こんにちは。新潟経済社会リサーチセンターの江口です。
12月に入り、忘年会の出席が続いている方も多いと思います。確かに12月に入ると、宴席が増えるので、飲酒代の出費が多くなりがちですよね。そこで実際に、年末を迎えると、どの程度、飲酒代が増えるのか?を調べてみました。
本日は、家計調査のデータを使いながら、最近の飲酒代金の傾向と、地域別の特徴についてご紹介したいと思います。
飲酒代の動向
いつものとおり、総務省「家計調査」を使って、最近の飲酒代の動向を確認していきたいと思います。
なお、飲酒代とは家ではなく飲食店等で支払った飲酒代金や料理代金を指します。飲酒を目的とした諸会費も含んでいます。いわば「外飲み」の支出額です。一方、自宅でお酒を楽しむ「家飲み」の支出額は除いています。
年間支出金額の推移~増加傾向~
そこでまず、1世帯あたりの年間飲酒代をみると、2011年を底に支払金額は概ね増加傾向となっています。特に2013年~2014年の2年間は過去と比べて支出額が多くなっています。景気の持ち直しが影響しているのかもしれません。
月別の支出金額~12月がトップ~
続いて、1世帯あたりの年間飲酒代を月別にみると(2014年)、やはり12月の支出金額が最も多く、月平均の1.7倍となっています。また、2番目に支出金額の多い月が1月です。
やはり、忘年会や新年会など、宴席の機会が多いことが影響しているのでしょう。
年代別の支出額~29歳以下がトップ~
さらに、世帯主の年齢階級別にみると、「29歳以下」で最も支出金額が多くなっています。最近は「若い人が飲まなくなった…」とよく聞きますので、この結果は意外に感じられます。
ただし、調査年によって増減が大きく変わる時があるため、念のため、2013年の支出金額を調べてみると、同じく1位、2012年は4位、2011年は1位となっています。
したがって、「外飲み」の支出額は「29歳以下」が多い傾向にあると言って問題なさそうです。当然ながら、友人等との宴席・お付き合いが多いのだと思います。

> 抽出データ:
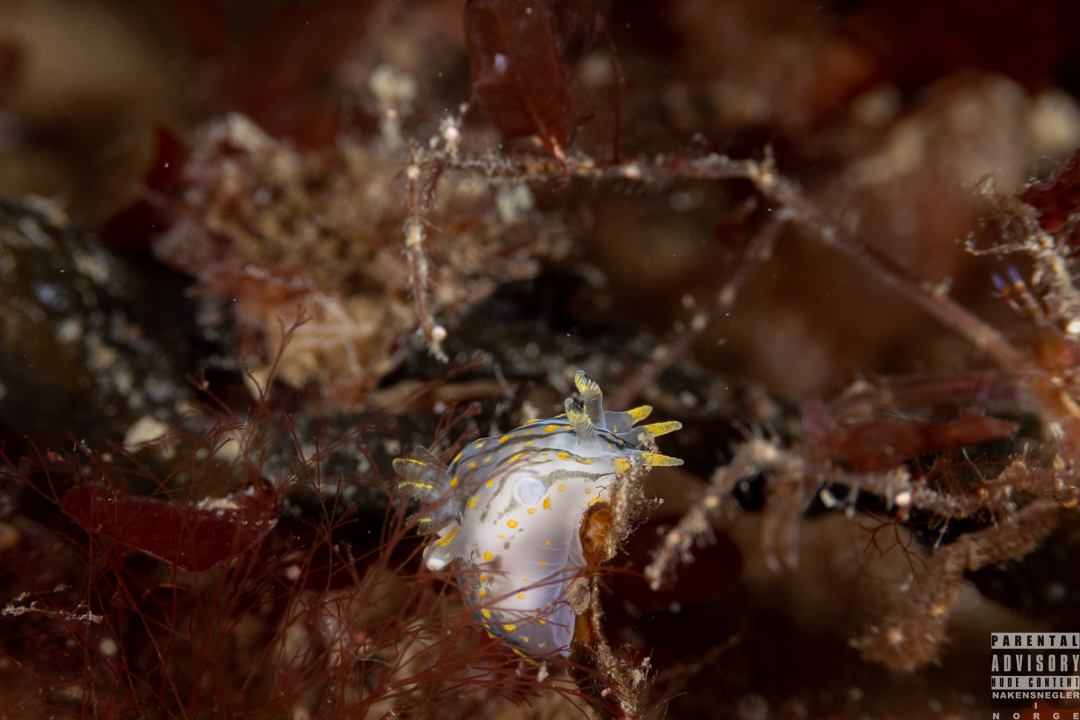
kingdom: Animalia
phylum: Mollusca
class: Gastropoda
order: Nudibranchia
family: Polyceridae
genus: Polycera
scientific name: Polycera quadrilineata
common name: Four-striped polycera
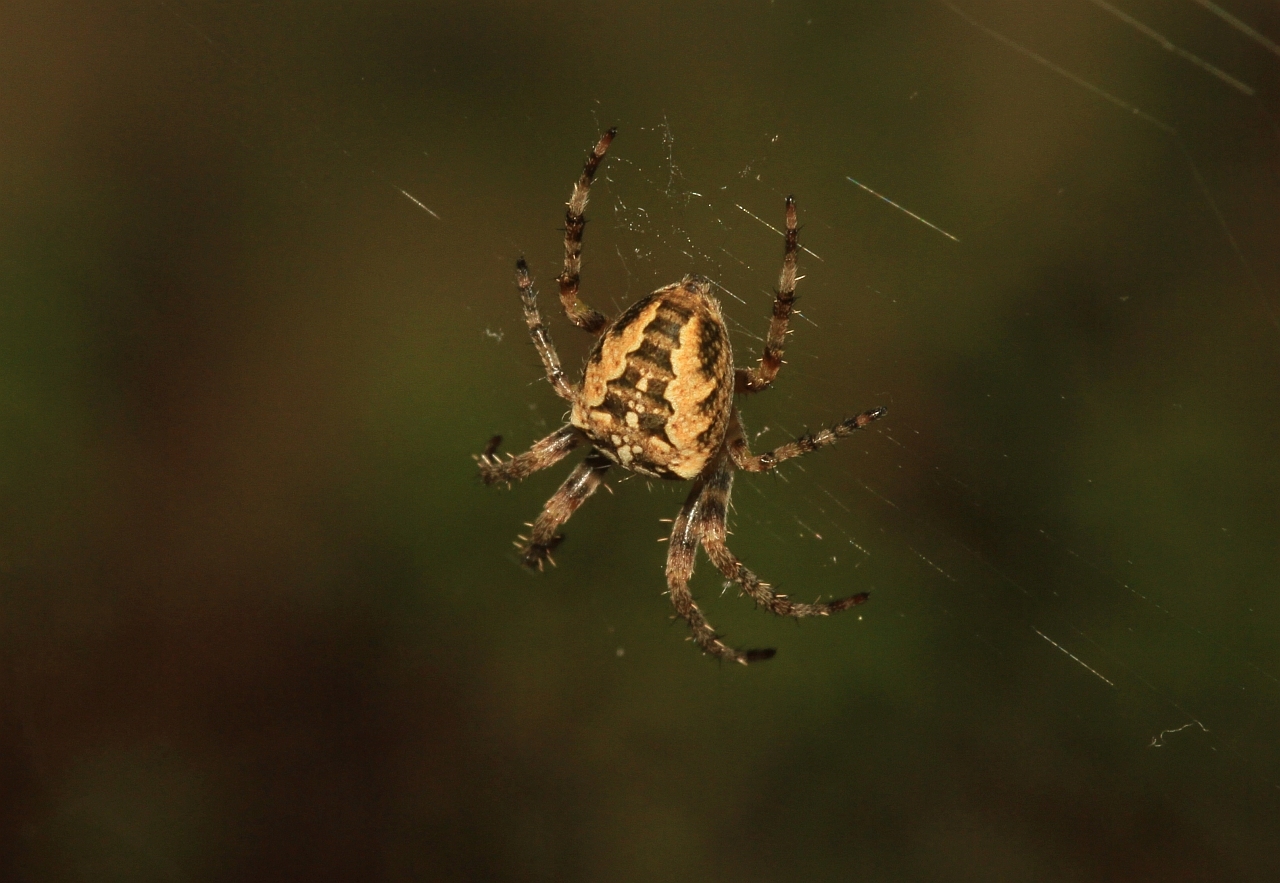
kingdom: Animalia
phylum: Arthropoda
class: Arachnida
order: Araneae
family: Araneidae
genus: Araneus
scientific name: Araneus diadematus
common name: Cross orbweaver
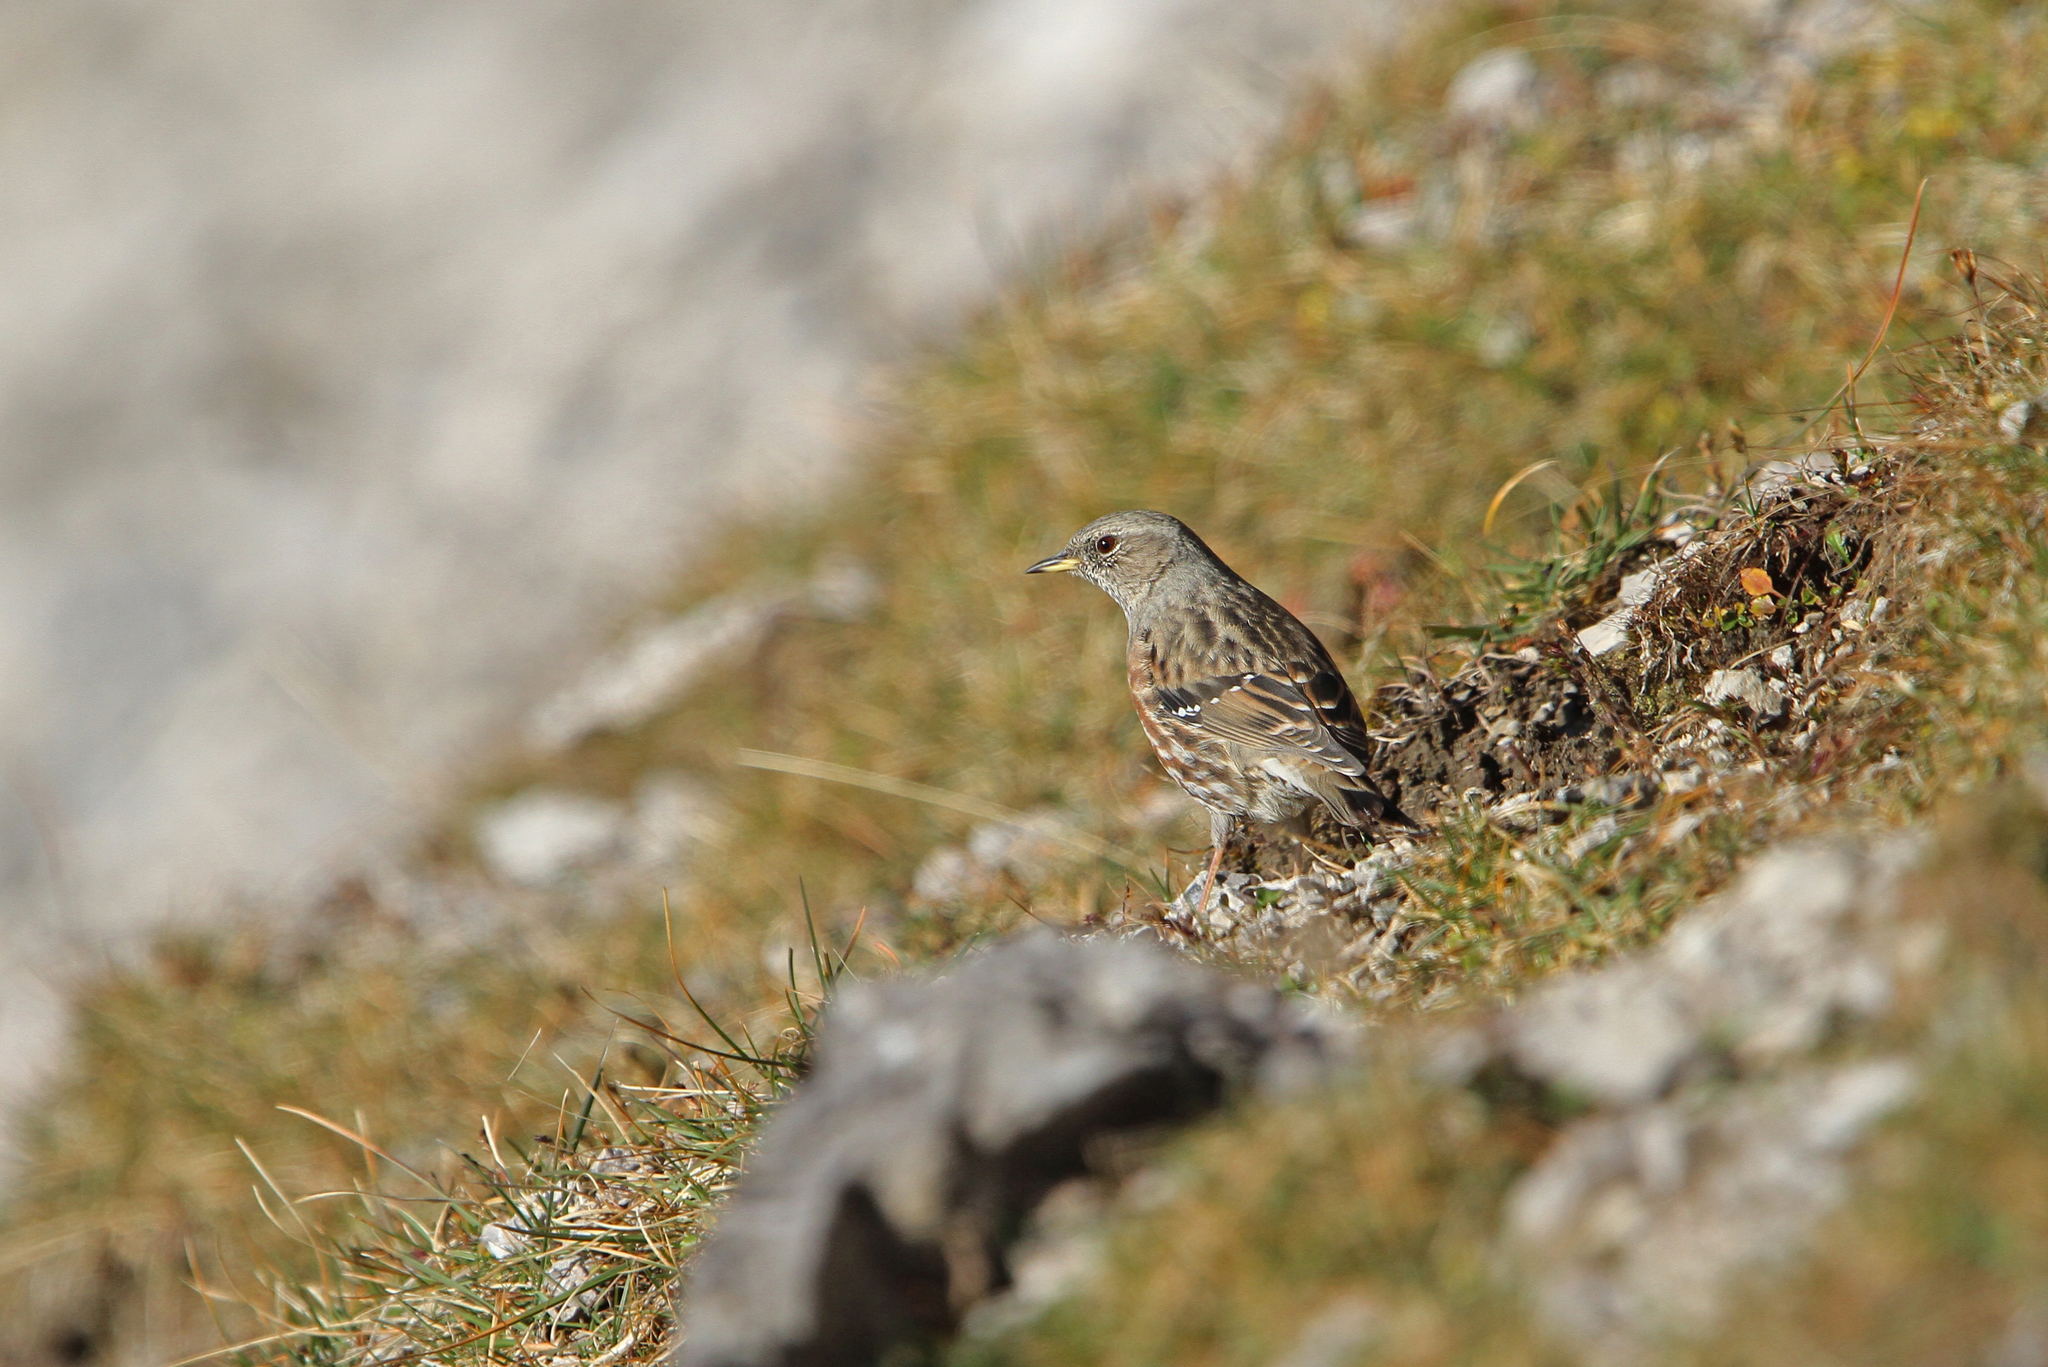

> 取り組む課題:
• A. 本文で、29歳以下の飲酒代について2011年から2013年の順位まで確かめたのはなぜですか。1～3文で説明してください。
• B. 記録のすべての行について、「common name」を「vernacular name」に変えて書き直してください。ほかの部分はそのままにし、画像は答えに含めないでください。
記録は本文とは関係がありません。

> 課題の解答:
• A. 調査年によって増減が大きく変わることがあるため、念のため確かめました。その結果、2013年は1位、2012年は4位、2011年は1位でした。このことから、「外飲み」の支出額は29歳以下で多い傾向にあると言ってよさそうだと述べています。

• B.
kingdom: Animalia
phylum: Mollusca
class: Gastropoda
order: Nudibranchia
family: Polyceridae
genus: Polycera
scientific name: Polycera quadrilineata
vernacular name: Four-striped polycera
kingdom: Animalia
phylum: Arthropoda
class: Arachnida
order: Araneae
family: Araneidae
genus: Araneus
scientific name: Araneus diadematus
vernacular name: Cross orbweaver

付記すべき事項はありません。